## [What the task asks]
Within the entries below, find each line containing the word "självlärda" and copy it.

(Saved entries)
§ §
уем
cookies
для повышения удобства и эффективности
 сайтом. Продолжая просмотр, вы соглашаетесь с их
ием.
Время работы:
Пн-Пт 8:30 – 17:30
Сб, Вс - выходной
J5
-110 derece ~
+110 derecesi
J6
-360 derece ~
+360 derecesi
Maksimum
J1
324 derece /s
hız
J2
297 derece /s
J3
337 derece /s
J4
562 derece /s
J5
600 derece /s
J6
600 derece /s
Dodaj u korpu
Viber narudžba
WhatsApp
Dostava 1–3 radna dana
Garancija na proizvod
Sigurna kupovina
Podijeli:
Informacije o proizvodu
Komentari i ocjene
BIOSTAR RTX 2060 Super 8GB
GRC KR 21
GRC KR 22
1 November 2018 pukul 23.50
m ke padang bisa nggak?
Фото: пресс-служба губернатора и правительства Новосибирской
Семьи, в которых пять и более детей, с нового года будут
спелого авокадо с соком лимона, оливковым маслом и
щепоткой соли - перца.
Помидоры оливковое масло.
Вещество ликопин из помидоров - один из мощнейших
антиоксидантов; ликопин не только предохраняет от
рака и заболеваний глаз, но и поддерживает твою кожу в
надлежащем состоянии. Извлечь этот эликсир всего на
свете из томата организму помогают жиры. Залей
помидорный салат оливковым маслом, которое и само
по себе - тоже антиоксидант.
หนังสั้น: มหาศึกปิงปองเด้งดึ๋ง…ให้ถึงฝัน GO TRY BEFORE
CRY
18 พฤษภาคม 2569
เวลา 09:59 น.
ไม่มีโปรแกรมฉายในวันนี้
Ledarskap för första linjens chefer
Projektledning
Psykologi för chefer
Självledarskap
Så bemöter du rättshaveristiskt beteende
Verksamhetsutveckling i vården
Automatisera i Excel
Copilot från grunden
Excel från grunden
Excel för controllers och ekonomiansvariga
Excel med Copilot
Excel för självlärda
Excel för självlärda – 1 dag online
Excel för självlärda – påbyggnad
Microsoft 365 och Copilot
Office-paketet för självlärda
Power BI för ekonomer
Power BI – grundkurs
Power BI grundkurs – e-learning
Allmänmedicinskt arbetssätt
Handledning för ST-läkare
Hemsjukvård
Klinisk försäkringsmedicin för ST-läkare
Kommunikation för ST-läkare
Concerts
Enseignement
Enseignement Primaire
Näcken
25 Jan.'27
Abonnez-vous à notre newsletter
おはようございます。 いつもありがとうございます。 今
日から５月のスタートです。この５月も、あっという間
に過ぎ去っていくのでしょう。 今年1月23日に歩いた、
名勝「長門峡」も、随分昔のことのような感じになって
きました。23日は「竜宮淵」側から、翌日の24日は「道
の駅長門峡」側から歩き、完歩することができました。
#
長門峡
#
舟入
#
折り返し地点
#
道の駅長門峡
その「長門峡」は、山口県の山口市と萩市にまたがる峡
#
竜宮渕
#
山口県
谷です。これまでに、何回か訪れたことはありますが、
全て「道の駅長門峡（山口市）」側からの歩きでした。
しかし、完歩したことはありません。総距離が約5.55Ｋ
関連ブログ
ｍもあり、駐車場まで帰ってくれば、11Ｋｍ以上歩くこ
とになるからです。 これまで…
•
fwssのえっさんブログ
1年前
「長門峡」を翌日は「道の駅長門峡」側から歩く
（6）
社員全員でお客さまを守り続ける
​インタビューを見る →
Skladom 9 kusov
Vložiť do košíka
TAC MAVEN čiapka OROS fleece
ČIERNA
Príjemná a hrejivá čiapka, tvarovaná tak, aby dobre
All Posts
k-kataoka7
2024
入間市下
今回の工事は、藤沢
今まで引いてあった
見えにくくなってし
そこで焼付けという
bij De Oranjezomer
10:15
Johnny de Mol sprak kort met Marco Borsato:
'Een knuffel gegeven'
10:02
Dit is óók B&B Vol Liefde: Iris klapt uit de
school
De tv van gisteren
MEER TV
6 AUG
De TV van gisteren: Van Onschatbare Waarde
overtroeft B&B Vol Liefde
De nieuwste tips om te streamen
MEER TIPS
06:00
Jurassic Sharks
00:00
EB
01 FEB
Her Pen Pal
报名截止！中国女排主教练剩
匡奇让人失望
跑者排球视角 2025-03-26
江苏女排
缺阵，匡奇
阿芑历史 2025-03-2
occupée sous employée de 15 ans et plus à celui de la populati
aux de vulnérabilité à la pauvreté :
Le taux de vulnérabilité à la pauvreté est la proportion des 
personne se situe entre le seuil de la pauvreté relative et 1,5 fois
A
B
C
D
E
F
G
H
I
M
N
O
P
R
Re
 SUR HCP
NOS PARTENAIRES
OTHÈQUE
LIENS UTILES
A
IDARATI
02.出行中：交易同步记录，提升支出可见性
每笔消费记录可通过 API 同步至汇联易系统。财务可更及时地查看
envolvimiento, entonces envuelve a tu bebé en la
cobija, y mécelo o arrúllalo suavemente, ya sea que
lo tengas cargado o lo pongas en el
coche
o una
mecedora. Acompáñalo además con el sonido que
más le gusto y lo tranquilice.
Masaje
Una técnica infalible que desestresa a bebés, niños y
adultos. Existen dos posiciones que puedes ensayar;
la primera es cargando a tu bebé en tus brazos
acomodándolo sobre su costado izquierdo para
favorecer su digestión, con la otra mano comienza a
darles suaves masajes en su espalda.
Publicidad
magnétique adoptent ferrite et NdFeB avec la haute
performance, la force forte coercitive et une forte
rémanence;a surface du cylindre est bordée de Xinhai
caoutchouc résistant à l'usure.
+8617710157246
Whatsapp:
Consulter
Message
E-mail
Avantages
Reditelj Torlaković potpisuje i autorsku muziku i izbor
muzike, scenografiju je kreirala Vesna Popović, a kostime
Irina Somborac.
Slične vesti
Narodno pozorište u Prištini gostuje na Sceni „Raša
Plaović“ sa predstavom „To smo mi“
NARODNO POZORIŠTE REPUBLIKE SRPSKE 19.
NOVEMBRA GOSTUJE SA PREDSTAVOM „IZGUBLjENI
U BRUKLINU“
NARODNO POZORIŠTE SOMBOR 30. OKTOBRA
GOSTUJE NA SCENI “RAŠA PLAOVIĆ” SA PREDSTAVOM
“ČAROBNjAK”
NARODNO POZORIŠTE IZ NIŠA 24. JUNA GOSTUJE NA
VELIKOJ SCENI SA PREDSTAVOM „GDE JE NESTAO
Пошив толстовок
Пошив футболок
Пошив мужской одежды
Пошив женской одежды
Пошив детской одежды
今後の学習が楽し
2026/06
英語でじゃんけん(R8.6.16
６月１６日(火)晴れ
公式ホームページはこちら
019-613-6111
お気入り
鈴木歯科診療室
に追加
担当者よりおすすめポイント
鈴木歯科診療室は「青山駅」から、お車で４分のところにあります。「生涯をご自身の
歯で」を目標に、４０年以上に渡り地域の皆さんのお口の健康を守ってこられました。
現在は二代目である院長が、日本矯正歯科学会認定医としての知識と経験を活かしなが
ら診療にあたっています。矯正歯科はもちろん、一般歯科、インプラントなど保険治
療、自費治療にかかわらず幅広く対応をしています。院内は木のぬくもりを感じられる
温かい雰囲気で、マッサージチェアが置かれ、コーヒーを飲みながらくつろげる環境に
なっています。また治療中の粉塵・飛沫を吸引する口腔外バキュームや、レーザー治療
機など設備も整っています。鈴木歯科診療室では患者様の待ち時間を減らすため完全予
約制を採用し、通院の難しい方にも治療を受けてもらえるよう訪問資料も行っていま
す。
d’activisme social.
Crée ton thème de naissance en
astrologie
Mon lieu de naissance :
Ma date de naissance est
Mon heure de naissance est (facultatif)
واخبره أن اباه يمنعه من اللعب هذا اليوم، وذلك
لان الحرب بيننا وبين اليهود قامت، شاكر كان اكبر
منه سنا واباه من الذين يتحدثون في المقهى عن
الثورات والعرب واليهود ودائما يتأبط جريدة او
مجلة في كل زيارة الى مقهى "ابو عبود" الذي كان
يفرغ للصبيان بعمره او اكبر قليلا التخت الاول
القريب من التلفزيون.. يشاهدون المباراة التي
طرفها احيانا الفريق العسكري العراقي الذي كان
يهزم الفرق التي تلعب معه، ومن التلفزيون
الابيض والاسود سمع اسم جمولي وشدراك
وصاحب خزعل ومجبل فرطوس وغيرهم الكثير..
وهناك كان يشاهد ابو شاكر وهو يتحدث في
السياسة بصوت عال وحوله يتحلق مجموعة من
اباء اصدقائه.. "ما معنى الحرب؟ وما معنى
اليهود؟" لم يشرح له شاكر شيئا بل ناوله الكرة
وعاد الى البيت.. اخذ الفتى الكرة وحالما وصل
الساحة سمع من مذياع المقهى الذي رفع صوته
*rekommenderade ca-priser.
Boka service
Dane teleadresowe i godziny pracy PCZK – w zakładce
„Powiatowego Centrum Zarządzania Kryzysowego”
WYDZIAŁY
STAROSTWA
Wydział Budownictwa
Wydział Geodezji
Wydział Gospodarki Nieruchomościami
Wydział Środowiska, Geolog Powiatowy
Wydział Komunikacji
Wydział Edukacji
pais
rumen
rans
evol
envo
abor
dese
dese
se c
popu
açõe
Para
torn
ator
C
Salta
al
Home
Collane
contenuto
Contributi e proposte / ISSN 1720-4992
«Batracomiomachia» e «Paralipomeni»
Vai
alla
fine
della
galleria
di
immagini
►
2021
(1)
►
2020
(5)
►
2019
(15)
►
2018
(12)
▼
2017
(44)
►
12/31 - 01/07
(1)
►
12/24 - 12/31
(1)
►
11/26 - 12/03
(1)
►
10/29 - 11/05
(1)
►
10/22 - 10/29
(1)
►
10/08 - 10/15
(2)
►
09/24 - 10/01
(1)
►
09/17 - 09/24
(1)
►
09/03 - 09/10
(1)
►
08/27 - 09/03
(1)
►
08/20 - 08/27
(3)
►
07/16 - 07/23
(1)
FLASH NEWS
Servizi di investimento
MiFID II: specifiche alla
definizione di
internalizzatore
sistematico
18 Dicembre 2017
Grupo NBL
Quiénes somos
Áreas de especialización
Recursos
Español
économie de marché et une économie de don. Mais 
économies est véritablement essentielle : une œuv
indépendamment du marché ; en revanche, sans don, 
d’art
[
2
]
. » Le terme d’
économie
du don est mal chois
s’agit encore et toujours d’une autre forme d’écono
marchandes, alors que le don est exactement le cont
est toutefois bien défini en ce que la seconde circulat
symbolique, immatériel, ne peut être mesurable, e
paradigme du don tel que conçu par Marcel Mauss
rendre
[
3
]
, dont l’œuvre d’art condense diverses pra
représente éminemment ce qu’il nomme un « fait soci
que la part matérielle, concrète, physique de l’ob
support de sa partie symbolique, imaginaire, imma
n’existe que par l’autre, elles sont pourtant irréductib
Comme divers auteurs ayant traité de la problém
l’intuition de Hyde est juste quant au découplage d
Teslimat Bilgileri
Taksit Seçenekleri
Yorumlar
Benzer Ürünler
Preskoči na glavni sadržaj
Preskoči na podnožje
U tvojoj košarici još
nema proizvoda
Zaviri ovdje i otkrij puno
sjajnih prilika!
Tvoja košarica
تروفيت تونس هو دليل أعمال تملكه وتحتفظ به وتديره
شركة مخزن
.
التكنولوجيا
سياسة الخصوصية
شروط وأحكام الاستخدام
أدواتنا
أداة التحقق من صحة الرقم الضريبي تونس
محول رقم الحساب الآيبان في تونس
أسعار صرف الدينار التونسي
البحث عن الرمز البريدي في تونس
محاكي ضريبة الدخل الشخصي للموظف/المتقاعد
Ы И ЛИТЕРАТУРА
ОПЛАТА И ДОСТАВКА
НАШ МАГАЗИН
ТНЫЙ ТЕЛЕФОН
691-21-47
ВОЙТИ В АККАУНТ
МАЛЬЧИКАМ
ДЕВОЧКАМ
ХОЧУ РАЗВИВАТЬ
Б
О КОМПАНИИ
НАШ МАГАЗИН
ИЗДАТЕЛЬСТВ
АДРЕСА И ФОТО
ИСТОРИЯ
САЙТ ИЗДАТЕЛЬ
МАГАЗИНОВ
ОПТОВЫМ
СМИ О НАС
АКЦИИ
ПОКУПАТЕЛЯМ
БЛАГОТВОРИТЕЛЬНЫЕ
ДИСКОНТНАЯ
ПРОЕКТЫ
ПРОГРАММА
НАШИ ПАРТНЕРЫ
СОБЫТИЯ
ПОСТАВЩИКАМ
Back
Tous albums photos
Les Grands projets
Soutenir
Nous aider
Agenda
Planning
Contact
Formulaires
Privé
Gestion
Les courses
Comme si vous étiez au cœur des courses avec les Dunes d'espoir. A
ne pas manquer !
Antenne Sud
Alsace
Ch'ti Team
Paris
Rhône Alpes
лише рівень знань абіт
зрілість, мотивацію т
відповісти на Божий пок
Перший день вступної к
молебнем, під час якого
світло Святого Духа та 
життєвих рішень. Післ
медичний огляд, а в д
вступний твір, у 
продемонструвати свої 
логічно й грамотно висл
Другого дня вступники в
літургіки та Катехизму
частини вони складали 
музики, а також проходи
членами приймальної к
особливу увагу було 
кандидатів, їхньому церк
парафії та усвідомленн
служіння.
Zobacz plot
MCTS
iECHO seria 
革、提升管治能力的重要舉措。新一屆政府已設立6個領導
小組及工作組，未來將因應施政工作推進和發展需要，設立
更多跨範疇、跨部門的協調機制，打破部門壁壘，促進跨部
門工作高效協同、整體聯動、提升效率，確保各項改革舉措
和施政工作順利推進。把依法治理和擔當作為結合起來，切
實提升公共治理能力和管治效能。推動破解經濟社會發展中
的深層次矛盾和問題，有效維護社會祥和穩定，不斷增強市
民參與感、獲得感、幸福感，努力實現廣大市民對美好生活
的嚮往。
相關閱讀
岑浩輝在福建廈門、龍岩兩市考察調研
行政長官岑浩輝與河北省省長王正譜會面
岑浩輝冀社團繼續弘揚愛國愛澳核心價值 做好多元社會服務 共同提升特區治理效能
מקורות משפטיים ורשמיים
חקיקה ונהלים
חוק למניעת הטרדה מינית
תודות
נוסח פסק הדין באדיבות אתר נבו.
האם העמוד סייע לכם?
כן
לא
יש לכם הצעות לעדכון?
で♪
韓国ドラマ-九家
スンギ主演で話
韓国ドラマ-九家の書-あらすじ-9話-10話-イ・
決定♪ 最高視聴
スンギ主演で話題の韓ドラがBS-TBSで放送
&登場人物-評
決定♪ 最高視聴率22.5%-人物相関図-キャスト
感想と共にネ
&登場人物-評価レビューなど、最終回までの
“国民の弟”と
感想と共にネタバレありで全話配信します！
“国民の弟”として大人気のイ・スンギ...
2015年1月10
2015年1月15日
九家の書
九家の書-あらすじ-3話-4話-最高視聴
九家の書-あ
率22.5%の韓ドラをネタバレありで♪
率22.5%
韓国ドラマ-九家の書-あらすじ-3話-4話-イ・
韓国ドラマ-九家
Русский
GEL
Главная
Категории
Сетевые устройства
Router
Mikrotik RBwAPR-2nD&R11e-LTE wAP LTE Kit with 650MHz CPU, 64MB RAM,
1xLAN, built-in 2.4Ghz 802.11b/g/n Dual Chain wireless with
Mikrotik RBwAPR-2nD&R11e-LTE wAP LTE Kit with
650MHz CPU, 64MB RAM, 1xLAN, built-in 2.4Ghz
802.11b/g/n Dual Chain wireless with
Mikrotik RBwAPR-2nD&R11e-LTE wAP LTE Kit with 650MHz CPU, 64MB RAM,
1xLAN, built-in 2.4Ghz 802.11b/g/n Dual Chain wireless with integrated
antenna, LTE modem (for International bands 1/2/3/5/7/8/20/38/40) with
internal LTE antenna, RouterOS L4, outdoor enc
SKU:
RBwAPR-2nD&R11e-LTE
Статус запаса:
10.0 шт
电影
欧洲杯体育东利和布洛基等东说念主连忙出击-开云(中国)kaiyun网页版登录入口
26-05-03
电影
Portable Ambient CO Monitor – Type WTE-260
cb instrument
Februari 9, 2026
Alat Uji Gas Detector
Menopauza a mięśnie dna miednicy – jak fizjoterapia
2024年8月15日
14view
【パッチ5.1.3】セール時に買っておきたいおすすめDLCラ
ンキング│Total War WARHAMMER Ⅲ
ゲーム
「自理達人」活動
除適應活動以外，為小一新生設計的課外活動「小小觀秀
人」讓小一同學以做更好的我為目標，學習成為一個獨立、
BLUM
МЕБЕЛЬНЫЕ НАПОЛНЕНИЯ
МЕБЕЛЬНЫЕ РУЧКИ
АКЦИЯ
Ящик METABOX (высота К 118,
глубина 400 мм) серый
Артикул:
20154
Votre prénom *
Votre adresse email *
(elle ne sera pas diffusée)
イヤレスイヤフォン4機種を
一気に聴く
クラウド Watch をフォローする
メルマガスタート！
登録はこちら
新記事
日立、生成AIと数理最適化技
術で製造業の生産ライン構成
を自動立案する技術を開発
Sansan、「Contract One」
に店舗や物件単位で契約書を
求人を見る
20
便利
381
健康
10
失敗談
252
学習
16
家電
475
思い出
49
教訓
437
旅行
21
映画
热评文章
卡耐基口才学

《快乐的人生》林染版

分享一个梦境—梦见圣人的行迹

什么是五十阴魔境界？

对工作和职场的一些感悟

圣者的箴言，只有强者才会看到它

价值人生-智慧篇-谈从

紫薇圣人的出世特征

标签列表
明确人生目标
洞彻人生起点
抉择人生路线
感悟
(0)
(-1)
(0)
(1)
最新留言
§ §
## [Answer]
Excel för självlärda
Excel för självlärda – 1 dag online
Excel för självlärda – påbyggnad
Office-paketet för självlärda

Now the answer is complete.